The experimental screening for β-glucosidase activity validated our bioinformatic pipeline as it confirmed the great abundance of positive clones exhibiting this catalytic activity, generally associated to enzymes belonging to the GH1, GH3, GH5, GH9, and GH30 families (Cairns and Esen 2010). Indeed, our samples showed great abundance of GHs within CAZymes, specifically the GH3, GH5, and GH9 families, as aforementioned. Since β-glucosidases are generally the rate-limiting enzymes in the cellulose degradation (Zang et al. 2018), the identified enzymes, which are likely to be active at high temperatures considering the thermophilic origin of the compost, can represent a promising enzymatic pool to be explored for cellulose degradation in plant biomass under harsh industrial conditions. The lower percentage obtained in the experimental approach in comparison with the bioinformatic prediction may be explained by the need for optimizing the growth conditions, the catalytic activity, and, probably, the host itself. In fact, the screening was performed in standard conditions of temperature and incubation times, and further optimization may render a similar percentage to the ones predicted in silico.
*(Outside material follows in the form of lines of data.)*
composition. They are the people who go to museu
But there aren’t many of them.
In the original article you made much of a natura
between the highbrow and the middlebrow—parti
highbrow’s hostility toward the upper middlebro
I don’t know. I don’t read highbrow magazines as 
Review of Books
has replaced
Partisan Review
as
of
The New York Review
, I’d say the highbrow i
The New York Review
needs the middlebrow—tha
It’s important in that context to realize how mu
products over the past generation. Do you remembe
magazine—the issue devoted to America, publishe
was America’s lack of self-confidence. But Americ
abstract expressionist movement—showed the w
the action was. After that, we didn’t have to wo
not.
In conclusion, the taxonomy and functional profile of the compost samples’ microbiome was successfully characterized using the developed bioinformatic pipeline, which was validated using previously reported data. Bacteria clearly dominated all samples, with the classes Gammaproteobacteria, Alphaproteobacteria, and Balneolia being the most abundant. These data suggest that bacterial enzymatic activity is the main driver of lignocellulose degradation in the thermophilic compost samples herein studied. The analysis of our samples together with samples retrieved from the literature confirmed that composting, independently of the composition and process conditions, is a promising source of lignocellulolytic enzymes, especially GHs, which goes well in line with one of the most abundant functional categories predicted in our samples (carbohydrate transport and metabolism). Indeed, around 1% of the CDSs of the compost metagenomes were predicted to be from putative CAZymes. Specifically within GHs, our samples were enriched in cellulases from the GH5 and GH9 families and oligosaccharide-degrading enzymes from the GH3 family. These families are known to contain β-glucosidases, whose catalytic activity was further validated by our experimental functional screening. As our samples were retrieved from the thermophilic phase of the composting process, it is expected that at least a considerable proportion of the identified bacterial GHs would be resistant to harsh conditions, namely, high temperatures. Therefore, they could be considered promising biocatalysts for developing efficient and sustainable strategies for lignocellulosic biomass conversion.